Because people won't go to hospitals. If armed groups attack clinics, kidnap patients, burn treatment centers, then someone with a fever thinks twice before seeking help. They might die at home instead of risking the clinic.
But surely people understand that Ebola is deadly?
They do. But they also understand that armed men are present. When you have to choose between a virus and a militia, the calculus changes. The virus might kill you. The militia will definitely hurt you.
The source mentions mining. What does that have to do with the outbreak?
Mining drives population movement. People migrate for work, they travel between camps and towns, they move through the region constantly. That movement spreads the virus faster. And the mining itself—the wealth it generates—funds the armed groups that make the region unstable.
So the conflict and the epidemic are connected?
They're inseparable. The conflict creates displacement, trauma, sexual violence, destroyed health systems. All of that makes people vulnerable to disease. The conflict also prevents aid organizations from reaching people. You can't fight a virus in a war zone.
What's the role of the international community?

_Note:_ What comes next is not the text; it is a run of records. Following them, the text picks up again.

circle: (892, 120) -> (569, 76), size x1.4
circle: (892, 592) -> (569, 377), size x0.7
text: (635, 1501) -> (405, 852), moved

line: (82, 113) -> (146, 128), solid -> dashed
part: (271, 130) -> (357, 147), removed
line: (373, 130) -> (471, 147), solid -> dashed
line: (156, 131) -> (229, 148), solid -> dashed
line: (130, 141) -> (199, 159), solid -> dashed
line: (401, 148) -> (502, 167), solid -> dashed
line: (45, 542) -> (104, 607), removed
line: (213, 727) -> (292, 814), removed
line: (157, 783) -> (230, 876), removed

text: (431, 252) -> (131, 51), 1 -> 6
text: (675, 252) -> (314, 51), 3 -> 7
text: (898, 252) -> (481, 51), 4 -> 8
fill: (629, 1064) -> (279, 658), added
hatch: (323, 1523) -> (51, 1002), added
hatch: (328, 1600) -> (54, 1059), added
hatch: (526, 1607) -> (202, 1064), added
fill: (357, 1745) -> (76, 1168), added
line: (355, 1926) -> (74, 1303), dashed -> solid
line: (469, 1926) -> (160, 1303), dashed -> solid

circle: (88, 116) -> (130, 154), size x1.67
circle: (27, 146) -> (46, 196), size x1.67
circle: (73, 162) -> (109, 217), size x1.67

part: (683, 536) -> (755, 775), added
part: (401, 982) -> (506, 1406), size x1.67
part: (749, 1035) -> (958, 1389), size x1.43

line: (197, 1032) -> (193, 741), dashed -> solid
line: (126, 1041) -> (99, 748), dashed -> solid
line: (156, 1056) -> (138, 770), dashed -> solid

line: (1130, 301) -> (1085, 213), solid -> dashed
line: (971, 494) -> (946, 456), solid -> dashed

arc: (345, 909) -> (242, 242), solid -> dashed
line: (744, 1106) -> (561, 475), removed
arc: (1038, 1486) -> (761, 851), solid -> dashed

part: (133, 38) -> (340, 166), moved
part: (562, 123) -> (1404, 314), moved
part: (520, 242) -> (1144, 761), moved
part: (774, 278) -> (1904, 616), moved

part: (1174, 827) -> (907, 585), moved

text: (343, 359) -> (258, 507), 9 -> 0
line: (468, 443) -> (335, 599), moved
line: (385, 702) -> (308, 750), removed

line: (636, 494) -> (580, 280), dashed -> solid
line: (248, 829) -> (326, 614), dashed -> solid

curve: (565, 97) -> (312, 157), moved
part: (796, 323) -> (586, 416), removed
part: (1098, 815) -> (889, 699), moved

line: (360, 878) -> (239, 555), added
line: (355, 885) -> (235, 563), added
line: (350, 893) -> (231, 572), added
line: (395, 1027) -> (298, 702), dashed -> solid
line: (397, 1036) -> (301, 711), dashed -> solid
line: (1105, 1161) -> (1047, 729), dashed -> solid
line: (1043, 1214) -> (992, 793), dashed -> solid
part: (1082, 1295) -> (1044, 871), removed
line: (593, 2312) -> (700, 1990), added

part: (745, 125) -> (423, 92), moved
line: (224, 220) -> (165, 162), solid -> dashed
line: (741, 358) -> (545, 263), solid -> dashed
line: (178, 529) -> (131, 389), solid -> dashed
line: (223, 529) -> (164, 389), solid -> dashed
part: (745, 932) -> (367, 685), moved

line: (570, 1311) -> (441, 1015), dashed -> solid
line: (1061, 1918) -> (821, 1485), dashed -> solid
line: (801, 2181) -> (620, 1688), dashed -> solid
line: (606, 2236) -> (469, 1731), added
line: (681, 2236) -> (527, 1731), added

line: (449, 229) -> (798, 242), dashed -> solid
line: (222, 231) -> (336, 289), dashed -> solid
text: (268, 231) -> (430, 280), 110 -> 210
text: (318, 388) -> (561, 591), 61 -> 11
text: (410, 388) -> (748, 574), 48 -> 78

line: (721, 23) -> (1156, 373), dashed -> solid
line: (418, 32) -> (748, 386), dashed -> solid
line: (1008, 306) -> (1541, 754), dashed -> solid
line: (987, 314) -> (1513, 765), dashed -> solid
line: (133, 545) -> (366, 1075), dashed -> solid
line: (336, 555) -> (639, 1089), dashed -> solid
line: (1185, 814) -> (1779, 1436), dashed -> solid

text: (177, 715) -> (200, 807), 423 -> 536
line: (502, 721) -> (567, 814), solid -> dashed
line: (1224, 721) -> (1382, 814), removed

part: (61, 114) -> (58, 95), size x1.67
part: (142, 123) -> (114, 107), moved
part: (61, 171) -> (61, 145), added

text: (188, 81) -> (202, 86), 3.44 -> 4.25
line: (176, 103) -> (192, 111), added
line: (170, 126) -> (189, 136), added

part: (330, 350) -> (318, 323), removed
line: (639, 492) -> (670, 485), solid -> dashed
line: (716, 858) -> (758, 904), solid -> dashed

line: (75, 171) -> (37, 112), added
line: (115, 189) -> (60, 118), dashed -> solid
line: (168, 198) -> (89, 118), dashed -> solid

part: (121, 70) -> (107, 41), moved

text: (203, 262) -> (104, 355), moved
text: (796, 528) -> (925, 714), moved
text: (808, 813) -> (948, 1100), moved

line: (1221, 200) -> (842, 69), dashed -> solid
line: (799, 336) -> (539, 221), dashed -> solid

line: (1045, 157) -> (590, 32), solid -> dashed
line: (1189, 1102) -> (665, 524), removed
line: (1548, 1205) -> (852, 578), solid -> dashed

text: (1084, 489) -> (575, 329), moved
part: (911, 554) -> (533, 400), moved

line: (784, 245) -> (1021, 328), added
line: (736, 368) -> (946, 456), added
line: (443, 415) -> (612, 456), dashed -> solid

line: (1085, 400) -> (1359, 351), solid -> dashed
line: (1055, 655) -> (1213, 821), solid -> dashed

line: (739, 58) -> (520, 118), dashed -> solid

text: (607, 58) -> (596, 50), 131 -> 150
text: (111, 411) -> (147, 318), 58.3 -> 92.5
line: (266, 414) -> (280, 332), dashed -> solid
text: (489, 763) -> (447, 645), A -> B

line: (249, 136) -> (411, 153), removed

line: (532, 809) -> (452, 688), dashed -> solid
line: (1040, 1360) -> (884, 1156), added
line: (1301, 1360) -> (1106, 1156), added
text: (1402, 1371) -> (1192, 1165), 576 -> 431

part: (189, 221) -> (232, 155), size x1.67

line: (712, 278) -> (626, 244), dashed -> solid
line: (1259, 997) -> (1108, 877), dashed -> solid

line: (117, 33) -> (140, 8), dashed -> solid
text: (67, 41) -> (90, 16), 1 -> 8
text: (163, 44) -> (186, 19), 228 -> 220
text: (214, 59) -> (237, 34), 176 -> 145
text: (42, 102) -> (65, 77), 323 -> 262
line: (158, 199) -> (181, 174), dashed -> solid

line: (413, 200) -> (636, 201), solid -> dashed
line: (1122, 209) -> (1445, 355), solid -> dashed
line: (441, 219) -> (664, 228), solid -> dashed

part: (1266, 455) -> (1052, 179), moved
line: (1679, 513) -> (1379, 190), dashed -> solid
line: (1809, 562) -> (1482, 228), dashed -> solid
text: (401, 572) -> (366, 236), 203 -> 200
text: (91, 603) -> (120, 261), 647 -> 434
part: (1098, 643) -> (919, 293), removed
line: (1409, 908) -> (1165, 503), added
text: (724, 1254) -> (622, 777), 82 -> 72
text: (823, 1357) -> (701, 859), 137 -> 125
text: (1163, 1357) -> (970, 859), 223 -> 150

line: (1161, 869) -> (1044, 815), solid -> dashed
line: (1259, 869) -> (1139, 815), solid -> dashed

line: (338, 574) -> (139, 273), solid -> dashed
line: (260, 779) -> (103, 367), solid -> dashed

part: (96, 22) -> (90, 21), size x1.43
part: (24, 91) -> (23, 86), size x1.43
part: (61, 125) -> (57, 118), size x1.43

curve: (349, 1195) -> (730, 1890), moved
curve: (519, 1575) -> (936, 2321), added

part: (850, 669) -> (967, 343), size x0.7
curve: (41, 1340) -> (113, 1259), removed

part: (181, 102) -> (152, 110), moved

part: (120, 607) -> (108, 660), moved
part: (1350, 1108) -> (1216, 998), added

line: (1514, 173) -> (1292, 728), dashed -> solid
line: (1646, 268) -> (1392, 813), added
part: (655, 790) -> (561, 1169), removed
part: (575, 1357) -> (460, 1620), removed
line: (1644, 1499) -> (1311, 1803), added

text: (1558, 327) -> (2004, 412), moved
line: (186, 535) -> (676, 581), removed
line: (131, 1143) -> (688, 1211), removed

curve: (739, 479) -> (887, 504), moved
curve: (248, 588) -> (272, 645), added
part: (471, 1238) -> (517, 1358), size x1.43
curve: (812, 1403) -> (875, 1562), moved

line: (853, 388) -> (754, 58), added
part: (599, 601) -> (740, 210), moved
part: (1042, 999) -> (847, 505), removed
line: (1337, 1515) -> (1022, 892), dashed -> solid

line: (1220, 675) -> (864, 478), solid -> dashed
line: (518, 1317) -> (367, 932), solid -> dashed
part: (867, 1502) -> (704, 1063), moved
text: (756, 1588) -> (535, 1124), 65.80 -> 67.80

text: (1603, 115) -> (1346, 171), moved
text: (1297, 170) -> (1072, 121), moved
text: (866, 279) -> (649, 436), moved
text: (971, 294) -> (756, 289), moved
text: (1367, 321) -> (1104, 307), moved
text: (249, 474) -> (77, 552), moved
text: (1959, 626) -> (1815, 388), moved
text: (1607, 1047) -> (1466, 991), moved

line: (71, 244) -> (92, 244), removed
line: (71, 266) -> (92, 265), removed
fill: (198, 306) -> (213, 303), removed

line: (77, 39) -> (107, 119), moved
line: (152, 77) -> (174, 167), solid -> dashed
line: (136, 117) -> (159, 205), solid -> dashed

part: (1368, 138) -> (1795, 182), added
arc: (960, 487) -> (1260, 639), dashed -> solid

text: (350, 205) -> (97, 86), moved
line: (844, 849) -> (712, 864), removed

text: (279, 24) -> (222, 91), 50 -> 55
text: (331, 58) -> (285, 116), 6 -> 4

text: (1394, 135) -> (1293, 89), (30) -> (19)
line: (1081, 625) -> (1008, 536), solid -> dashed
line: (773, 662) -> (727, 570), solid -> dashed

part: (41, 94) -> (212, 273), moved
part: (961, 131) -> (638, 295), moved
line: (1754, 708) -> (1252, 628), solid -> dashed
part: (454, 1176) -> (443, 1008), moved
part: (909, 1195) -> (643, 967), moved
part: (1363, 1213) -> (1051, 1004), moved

Organizations like the Red Cross and MSF are trying to work, but they have to negotiate with armed actors just to move. They pause operations when fighting intensifies. The WHO declared an emergency, but an emergency declaration doesn't stop bullets or give you a vaccine for a strain that has none.
Is there any reason for hope?
The organizations working there have experience in difficult places. But hope requires either the conflict to pause or the armed groups to allow humanitarian access. Neither seems likely soon.